On Tuesday, Bank of America analyst Timna Tanners said Cleveland-Cliffs may have such a dominant position that the deal could get the attention of regulators, particularly given the company’s leading exposure to the automotive industry.
Meanwhile, Tanners said the asset sale is a part of ArcelorMittal’s strategy to focus exclusively on its highest quality assets.
Rebalancing Opportunity: Tanners said the deal could have a profound impact on United States Steel Corporation X and the rest of the American steel industry, but it will depend on what Cleveland-Cliffs plans to do with the assets it acquired.
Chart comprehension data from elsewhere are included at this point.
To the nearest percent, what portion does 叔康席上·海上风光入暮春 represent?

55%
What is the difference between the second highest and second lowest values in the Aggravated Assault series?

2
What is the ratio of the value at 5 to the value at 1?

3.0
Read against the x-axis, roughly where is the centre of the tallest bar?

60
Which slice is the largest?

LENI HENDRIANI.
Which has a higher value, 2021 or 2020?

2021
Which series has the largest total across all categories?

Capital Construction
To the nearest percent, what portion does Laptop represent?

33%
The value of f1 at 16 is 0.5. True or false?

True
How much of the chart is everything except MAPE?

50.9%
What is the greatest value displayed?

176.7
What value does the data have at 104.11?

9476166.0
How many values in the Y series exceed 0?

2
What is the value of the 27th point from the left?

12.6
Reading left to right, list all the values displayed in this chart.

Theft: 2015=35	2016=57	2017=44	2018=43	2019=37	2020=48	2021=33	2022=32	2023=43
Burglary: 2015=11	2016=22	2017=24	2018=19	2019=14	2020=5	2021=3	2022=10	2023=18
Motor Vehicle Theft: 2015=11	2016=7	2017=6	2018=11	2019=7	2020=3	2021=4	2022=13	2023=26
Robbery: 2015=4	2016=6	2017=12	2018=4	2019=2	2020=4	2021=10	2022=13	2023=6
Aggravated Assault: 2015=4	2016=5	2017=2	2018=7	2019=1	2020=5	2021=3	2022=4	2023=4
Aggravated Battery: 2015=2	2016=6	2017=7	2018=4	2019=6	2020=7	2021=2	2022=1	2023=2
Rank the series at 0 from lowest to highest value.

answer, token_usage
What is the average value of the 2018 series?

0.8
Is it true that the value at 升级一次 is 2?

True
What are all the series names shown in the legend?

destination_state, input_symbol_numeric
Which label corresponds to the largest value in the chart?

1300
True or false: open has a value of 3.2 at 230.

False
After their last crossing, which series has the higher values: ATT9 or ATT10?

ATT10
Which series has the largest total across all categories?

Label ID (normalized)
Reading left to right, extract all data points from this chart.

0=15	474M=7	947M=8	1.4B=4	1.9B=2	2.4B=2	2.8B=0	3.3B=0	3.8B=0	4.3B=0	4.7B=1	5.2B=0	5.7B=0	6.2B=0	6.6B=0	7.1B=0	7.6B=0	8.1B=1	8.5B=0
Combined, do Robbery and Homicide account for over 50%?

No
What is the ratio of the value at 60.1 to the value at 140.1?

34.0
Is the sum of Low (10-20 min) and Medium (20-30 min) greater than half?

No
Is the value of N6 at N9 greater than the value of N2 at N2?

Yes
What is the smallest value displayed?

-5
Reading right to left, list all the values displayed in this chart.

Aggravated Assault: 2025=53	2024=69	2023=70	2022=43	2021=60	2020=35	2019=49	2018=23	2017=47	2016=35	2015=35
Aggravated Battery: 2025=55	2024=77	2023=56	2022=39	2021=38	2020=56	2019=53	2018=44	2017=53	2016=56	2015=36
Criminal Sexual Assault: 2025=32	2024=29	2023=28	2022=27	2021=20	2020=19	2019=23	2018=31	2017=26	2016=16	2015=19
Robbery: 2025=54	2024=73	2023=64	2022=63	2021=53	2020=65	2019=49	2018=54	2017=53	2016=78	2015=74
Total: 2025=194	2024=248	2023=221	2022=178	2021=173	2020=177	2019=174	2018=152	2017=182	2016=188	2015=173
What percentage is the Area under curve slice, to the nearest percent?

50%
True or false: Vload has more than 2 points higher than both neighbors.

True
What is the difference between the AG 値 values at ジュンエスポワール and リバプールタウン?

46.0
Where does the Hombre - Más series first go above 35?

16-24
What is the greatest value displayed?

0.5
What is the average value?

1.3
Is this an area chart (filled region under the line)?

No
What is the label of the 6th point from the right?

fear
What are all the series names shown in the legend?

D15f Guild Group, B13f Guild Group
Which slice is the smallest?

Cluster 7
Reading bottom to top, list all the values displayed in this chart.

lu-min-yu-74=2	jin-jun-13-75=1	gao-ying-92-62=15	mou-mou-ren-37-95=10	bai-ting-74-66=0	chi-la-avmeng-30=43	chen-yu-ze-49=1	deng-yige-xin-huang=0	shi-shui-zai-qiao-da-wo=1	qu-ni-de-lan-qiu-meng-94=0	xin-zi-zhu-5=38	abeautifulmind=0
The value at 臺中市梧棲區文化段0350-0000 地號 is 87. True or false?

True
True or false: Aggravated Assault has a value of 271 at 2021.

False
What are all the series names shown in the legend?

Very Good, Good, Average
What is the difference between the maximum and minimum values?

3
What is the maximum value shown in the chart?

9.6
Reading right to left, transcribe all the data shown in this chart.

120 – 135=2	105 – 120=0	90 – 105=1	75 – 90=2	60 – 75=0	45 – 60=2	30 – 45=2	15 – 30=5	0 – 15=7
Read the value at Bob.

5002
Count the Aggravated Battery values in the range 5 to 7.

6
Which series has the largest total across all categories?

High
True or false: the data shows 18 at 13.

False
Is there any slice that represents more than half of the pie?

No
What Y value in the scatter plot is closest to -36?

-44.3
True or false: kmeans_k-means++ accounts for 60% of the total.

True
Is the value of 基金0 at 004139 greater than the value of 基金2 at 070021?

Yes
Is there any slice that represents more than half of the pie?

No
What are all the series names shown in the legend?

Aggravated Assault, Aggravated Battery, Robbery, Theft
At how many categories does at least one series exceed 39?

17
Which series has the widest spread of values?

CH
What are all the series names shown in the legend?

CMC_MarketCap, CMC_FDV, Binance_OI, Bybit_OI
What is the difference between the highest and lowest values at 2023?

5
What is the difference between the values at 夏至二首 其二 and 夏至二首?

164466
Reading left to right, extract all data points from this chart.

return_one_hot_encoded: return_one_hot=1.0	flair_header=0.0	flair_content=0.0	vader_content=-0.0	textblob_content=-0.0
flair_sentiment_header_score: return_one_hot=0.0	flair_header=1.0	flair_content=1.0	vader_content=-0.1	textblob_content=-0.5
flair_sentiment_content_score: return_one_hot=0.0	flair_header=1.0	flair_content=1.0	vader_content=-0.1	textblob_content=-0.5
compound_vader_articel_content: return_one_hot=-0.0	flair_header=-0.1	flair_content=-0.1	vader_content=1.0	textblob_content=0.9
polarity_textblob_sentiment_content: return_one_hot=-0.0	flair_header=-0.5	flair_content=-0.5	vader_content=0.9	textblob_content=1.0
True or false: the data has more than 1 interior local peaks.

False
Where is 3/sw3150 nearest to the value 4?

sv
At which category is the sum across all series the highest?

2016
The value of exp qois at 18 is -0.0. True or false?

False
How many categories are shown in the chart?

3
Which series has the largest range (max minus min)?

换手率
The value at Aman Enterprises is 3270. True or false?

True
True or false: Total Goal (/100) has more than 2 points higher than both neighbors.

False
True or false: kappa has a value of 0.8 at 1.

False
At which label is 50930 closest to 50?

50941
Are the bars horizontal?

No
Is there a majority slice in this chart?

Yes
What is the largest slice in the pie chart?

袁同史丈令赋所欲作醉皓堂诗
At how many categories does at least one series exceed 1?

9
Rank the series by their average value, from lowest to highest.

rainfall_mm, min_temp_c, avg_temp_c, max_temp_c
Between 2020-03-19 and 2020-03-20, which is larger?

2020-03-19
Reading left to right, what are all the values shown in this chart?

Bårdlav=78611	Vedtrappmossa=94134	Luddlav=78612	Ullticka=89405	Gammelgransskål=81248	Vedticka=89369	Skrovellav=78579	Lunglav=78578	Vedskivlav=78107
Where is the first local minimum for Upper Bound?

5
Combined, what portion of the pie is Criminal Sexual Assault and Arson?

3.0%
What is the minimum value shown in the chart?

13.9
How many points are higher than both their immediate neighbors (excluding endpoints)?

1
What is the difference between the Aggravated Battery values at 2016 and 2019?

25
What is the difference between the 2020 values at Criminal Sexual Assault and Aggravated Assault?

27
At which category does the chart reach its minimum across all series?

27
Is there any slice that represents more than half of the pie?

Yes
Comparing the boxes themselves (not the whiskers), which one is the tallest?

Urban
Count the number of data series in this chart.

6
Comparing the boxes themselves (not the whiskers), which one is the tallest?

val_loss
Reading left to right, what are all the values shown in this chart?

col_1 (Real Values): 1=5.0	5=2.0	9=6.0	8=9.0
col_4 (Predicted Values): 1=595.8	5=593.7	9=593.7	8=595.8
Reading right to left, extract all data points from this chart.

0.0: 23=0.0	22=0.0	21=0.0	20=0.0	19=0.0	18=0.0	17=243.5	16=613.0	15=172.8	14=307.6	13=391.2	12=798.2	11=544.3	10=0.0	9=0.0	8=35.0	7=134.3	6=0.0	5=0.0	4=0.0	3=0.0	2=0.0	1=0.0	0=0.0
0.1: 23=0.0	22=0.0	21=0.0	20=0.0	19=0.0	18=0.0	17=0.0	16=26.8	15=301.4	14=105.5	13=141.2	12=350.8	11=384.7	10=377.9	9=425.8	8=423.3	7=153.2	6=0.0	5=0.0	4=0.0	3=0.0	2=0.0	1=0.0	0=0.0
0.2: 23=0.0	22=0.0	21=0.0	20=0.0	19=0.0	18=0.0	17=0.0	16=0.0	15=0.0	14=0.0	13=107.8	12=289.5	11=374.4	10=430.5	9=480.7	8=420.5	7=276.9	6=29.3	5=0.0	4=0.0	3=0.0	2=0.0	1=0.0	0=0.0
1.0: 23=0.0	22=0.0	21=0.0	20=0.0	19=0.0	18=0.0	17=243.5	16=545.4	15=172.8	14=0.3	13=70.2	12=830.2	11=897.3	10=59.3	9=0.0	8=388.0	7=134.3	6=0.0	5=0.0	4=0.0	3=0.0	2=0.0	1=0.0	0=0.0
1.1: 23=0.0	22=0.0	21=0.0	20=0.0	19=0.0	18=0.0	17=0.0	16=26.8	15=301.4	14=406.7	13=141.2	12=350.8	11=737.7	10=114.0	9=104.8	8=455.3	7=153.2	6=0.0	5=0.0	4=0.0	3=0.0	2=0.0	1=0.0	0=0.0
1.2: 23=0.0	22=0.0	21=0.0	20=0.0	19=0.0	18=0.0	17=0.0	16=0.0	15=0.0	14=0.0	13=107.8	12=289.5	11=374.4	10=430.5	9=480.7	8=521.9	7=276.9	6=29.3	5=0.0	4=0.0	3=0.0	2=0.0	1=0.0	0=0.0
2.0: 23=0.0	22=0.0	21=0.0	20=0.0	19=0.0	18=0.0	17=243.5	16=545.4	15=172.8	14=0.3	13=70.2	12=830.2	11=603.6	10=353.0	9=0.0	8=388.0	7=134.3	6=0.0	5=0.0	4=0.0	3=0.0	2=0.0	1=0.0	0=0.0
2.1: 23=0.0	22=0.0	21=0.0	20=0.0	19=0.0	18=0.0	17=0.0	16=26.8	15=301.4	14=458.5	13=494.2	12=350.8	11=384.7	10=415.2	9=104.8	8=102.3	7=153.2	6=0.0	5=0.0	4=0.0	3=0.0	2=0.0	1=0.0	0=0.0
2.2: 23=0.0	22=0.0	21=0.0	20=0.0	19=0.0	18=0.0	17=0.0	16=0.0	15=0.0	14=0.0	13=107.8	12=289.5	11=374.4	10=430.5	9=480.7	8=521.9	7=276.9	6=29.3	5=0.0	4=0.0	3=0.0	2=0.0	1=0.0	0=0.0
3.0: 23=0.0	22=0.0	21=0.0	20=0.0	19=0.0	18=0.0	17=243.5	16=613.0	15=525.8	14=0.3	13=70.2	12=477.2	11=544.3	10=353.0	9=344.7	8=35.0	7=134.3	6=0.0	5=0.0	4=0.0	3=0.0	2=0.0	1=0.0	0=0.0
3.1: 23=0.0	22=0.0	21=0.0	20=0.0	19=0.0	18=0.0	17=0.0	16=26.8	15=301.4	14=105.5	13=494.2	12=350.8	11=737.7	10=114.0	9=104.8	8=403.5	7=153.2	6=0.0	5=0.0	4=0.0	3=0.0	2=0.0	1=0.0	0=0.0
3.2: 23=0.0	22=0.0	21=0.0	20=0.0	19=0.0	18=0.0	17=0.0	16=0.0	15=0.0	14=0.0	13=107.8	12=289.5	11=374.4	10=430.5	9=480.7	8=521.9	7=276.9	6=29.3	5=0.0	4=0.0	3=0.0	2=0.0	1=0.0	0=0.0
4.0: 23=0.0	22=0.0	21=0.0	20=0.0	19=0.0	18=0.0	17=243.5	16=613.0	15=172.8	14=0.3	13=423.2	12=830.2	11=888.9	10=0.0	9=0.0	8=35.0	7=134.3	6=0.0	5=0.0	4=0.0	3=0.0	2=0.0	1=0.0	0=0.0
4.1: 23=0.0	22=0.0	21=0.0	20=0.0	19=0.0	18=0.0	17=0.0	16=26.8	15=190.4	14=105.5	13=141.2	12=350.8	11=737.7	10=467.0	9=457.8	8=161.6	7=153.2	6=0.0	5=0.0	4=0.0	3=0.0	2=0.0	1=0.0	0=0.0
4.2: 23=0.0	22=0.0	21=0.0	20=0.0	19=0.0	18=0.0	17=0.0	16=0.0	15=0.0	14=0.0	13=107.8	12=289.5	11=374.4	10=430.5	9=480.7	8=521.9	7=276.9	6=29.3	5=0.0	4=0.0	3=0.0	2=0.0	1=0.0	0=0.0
Tanners has been warning investors of a coming “Steelmageddon,” a glut of new electric arc furnace-based sheet mills and a flood of potential steel supply. However, Tanners said Cleveland-Cliffs could now take a major stride in balancing the market if it shutters its newly-acquired assets.
“We estimate 10-14Mt of sheet/plate supply would need to shut to balance the market, which could theoretically be addressed from the 17Mt of sheet/plate capacity CLF would acquire, although not all this capacity has been operating,” Tanners wrote in a note.
Unfortunately, Tanners said a “substantial amount” of the combined capacity of U.S. Steel and Cleveland-Cliffs would need to permanently close to balance the market, and that process would likely only happen after an extended period of depressed steel prices.
Bank of America has an Underperform rating and $3 price target for U.S. Steel.
Benzinga’s Take: The best-case scenario for U.S. Steel investors would be for Cleveland-Cliffs to shut down the ArcelorMittal and take a near-term hit for the sake of the long-term outlook for the American steel industry. However, even if that is the plan, the market dynamics in the U.S. steel industry will likely continue to be unfavorable for the foreseeable future.